I
Sueños
- "La maldición que te dejó Fineas… un muerte muy dolorosa para ti y tu amiguita…" - Percy se despertó sobresaltado, mirando a todos lados en busca de la fuente de aquella horrible voz en la oscuridad y respiró de alivio al ver que estaba en su cama, junto a Annabeth que dormía plácidamente dándole la espalda. Poco a poco fue relajándose y mientras se repetía a si mismo que solo fue un sueño bajó de la cama y caminó en la oscuridad hacia el patio. Al pasar por fuera de la habitación de sus hijos miró instintivamente dentro para ver que estaban bien y convencerse una vez más de que fue solo un sueño, que él y su familia estaban a salvo.
Todas las noches le pasaba lo mismo: soñaba con el Tártaro. No podía sacar de su cabeza todo lo que pasaron ella y Annabeth ahí. El calor, los monstruos, los sollozos de todas las almas que clamaban piedad y, lo peor de todo, las arai, esas abuelas diabólicas parecidas a las furias que tenían como deber hacer caer sobe el todas las maldiciones que le dejaron las criatura que él mató. Una y otra vez ese horrible sueño con la maldición de Fineas, que según las arai, era la peor de todas. Podría soportar una muerte dolorosa, pero no podría soportar que también Annabeth cayera con él, era lo mejor que le había pasado en la vida y no permitiría que nada le haga daño. Claro que le había contado de estos sueños a sus amigos, pero todos padecían de lo mismo. Soñaban con sus peores momentos una y otra vez, como si los dioses se estuvieran vengando por haber sobrevivido a tantas cosas, a fin de cuentas, cualquier persona habría muerto si hubiera pasado por todo lo que ellos pasaron.

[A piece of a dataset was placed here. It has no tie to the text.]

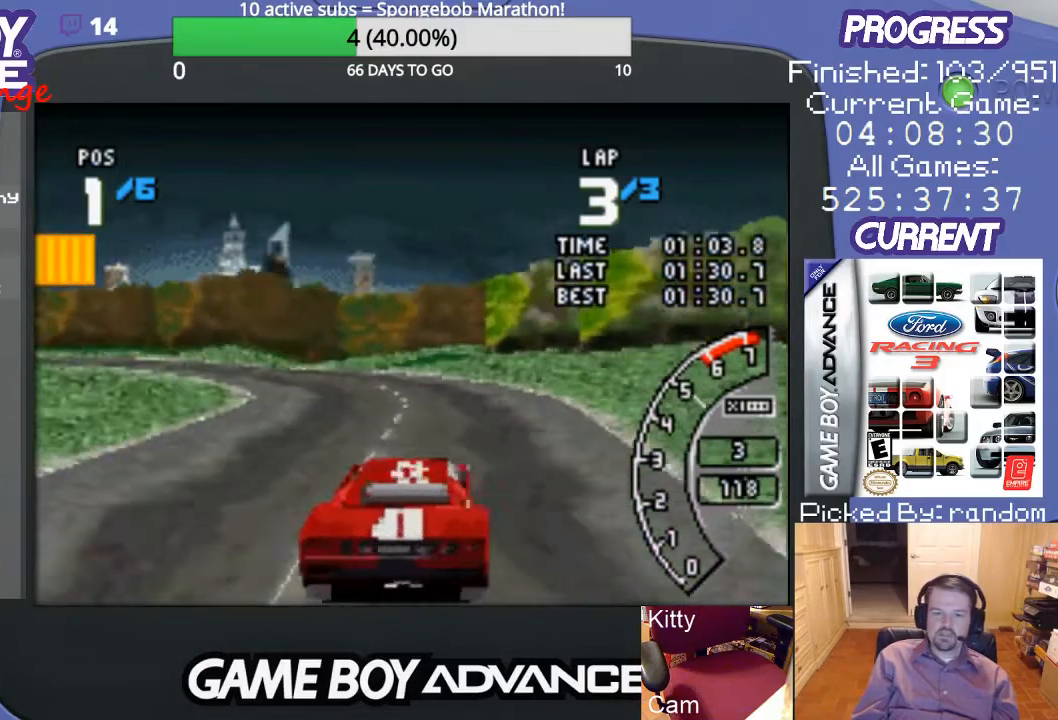
{"buttons": ["A"], "events": [[133, "DPAD_LEFT", "down"], [433, "DPAD_LEFT", "up"]]}
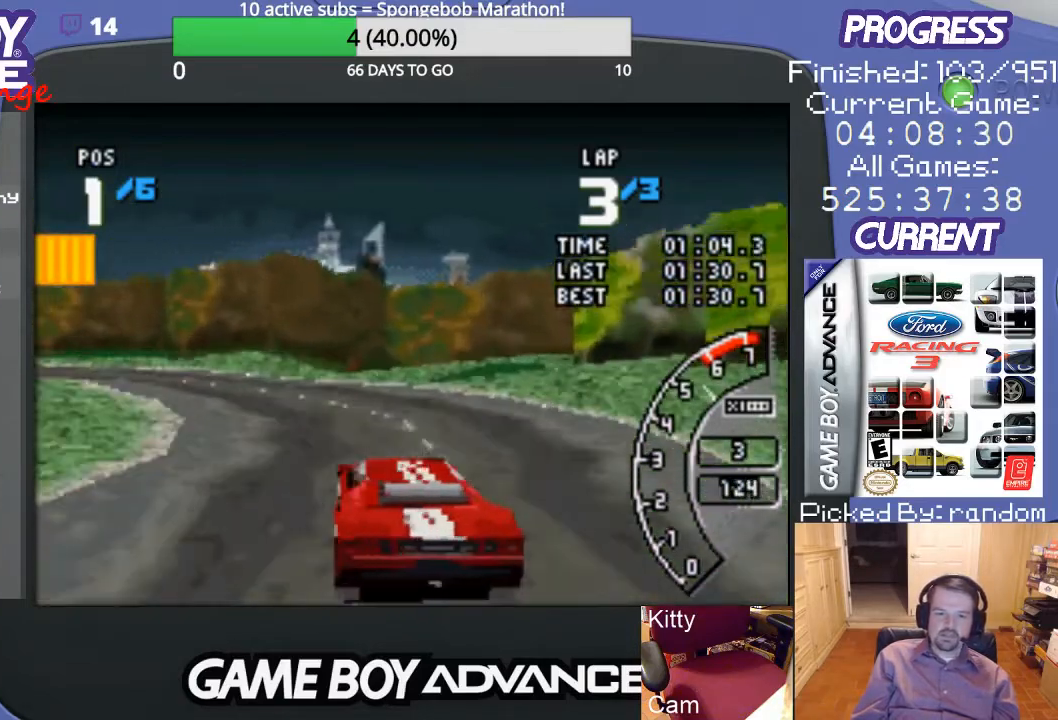
{"buttons": ["A"], "events": [[33, "DPAD_LEFT", "down"], [433, "DPAD_LEFT", "up"]]}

La noche era fresca y la Nueva Roma aún tenía olor a humo y carne por la parrillada que hicieron antes de dormir, celebrando el aniversario de bodas número 10 de Piper y Jason. Las estrellas bañaban el cielo y había un silencio sepulcral, pero tranquilizador. Percy estaba apoyado en la puerta abierta que daba al patio sintiendo una suave brisa que entraba cuando oyó unos pasos tras el. Se dio la vuelta y vió a un niño caminando hacia él con cara de sueño.

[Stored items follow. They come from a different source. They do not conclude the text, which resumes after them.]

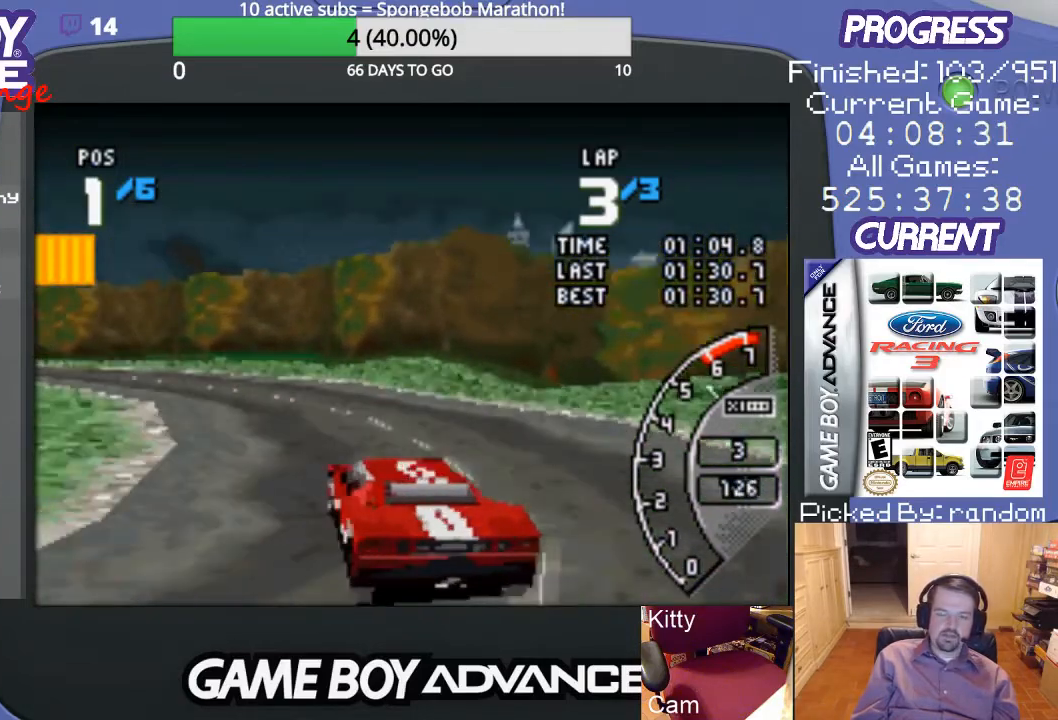
{"buttons": ["A"], "events": [[67, "DPAD_LEFT", "down"], [233, "DPAD_LEFT", "up"], [300, "DPAD_LEFT", "down"], [400, "DPAD_LEFT", "up"]]}
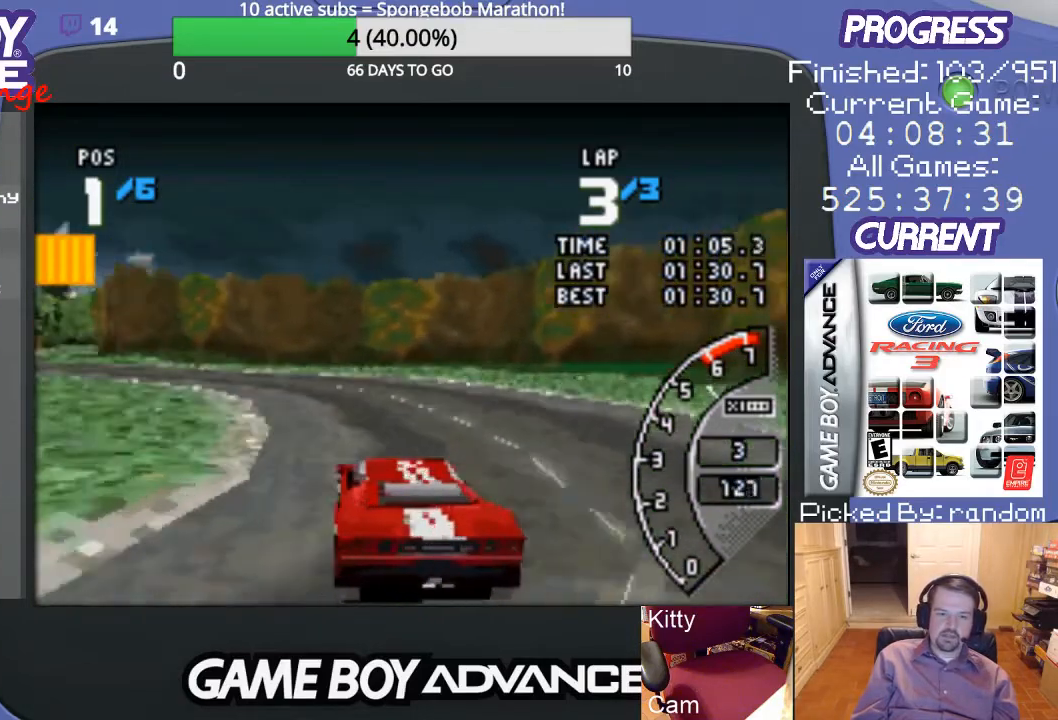
{"buttons": ["A", "DPAD_LEFT"], "events": [[233, "DPAD_LEFT", "down"], [333, "DPAD_LEFT", "up"], [433, "DPAD_LEFT", "down"]]}
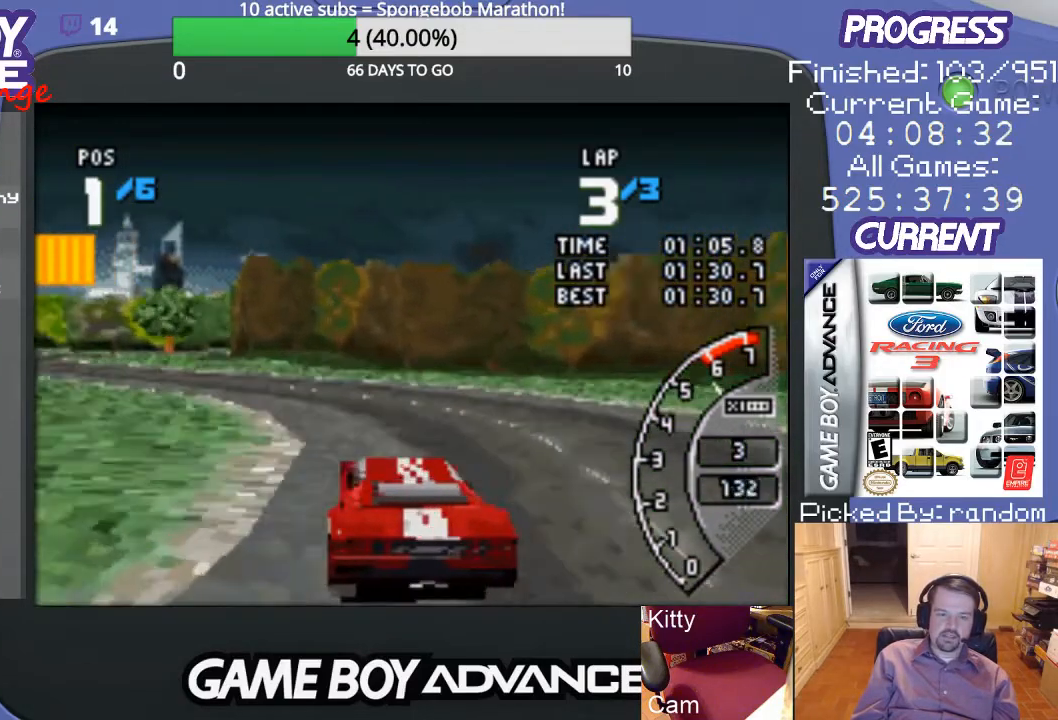
{"buttons": ["A", "DPAD_LEFT"], "events": [[333, "DPAD_LEFT", "up"], [467, "DPAD_LEFT", "down"]]}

- ¿Papá? ¿Qué haces? – preguntó el niño mirándolo con sus enormes ojos verdes
- No puedo dormir – Percy se acercó a su hijo con rostro cansado y se sentó en el sillón, Luke lo siguió, se sentó en sus piernas y se apoyó sobre su pecho
- Yo tampoco… Te escuché caminar y pensé que quizás tenías hambre, como siempre – su padre sonrió y negó con la cabeza mirándolo con ternura – entonces quizás estás asustado de los monstruos – Luke enfatizó sus palabras mostrando los dientes y haciendo que su padre riera
- ¿Y tu no?
- No. Así que no te preocupes, no te van a hacer nada porque si algún día aparece uno yo lo voy a matar para que tú y mamá estén a salvo.
- ¿Enserio harías eso? – dijo Percy con tono divertido
- Pues claro, tu te ríes ahora porque piensas que soy muy pequeño pero cuando sea grande, y tu y mamá sean viejos como el abuelo Paul, yo voy a matar a tantos monstruos que ya no van a existir. – Percy le revolvió el pelo, rubio como el oro, y le sonrió - Ahora anda a dormir y no tengas miedo de los monstruos porque voy a estar mirando por si viene alguno.

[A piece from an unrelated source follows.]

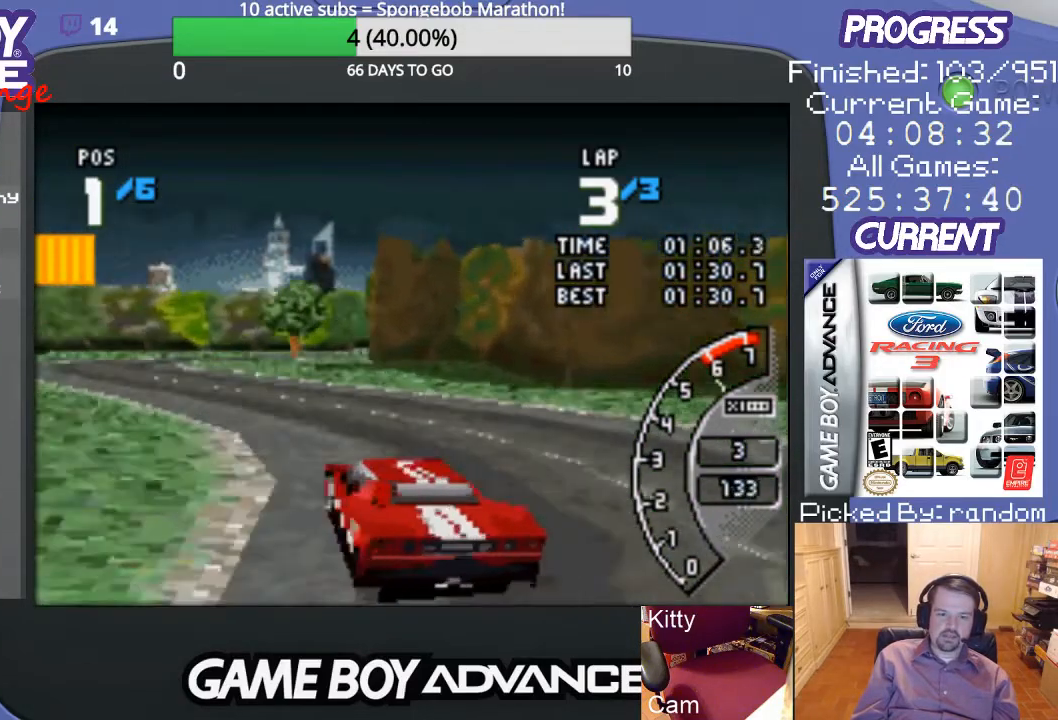
{"buttons": ["A"], "events": [[267, "DPAD_LEFT", "up"]]}
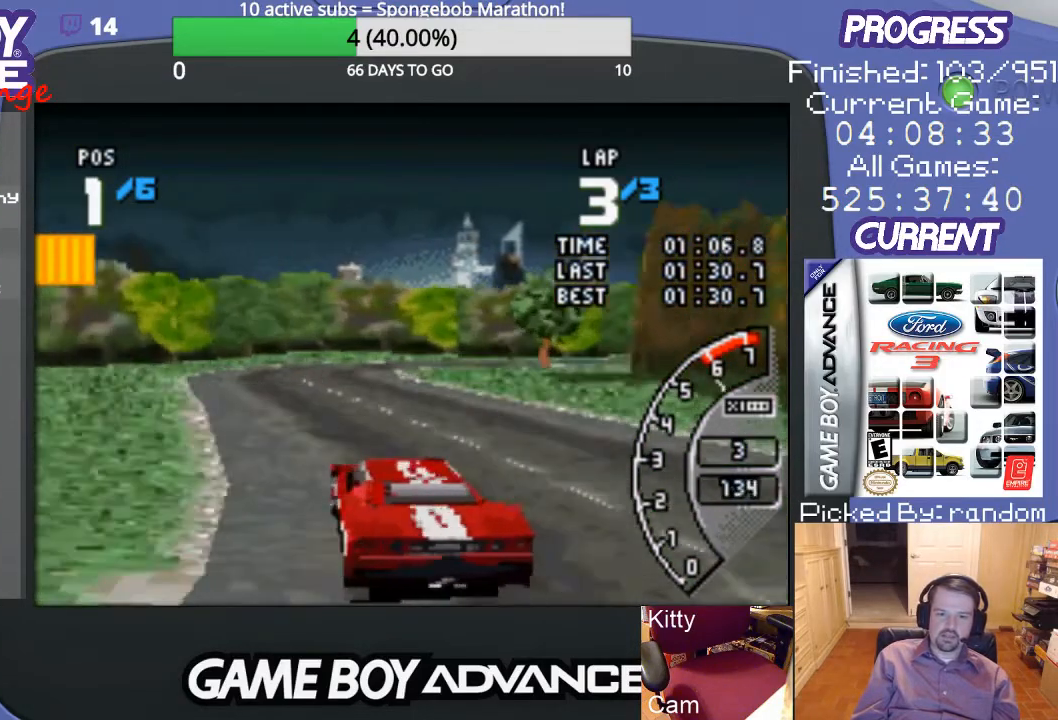
{"buttons": ["A"], "events": [[133, "DPAD_RIGHT", "down"], [267, "DPAD_RIGHT", "up"], [433, "DPAD_RIGHT", "down"], [500, "DPAD_RIGHT", "up"]]}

- Está bien, buenas noches Luke, y gracias – el chico le dio un beso en la mejilla a su padre y se fue, intentando no hacer ruido, a su habitación.
El pequeño Luke, a sus siete años, era muy valiente y osado, siempre intentando cuidar a sus padres y hermanas. Amaba que Percy le contara historias de los titanes y los dioses, del Campamento Mestizo y de los siete de la profecía, que eran sus héroes. Su padre siempre le hablaba de las hazañas que hizo con sus seis amigos y Luke le pedía al "Tío Leo" o al "Tío Jason" que se las contaran de nuevo para después jugar con sus amigos e imaginar que las repetían.
Percy se quedó sentado hasta que escuchó los suaves ronquidos de Luke. Volvió a la cama, se acostó, Annabeth se abrazó a su torso y apoyó cabeza en su hombro. Su calor y la paz con que respiraba lo reconfortaba así que en unos minutos se quedó dormido, abrazado a su amada Annabeth.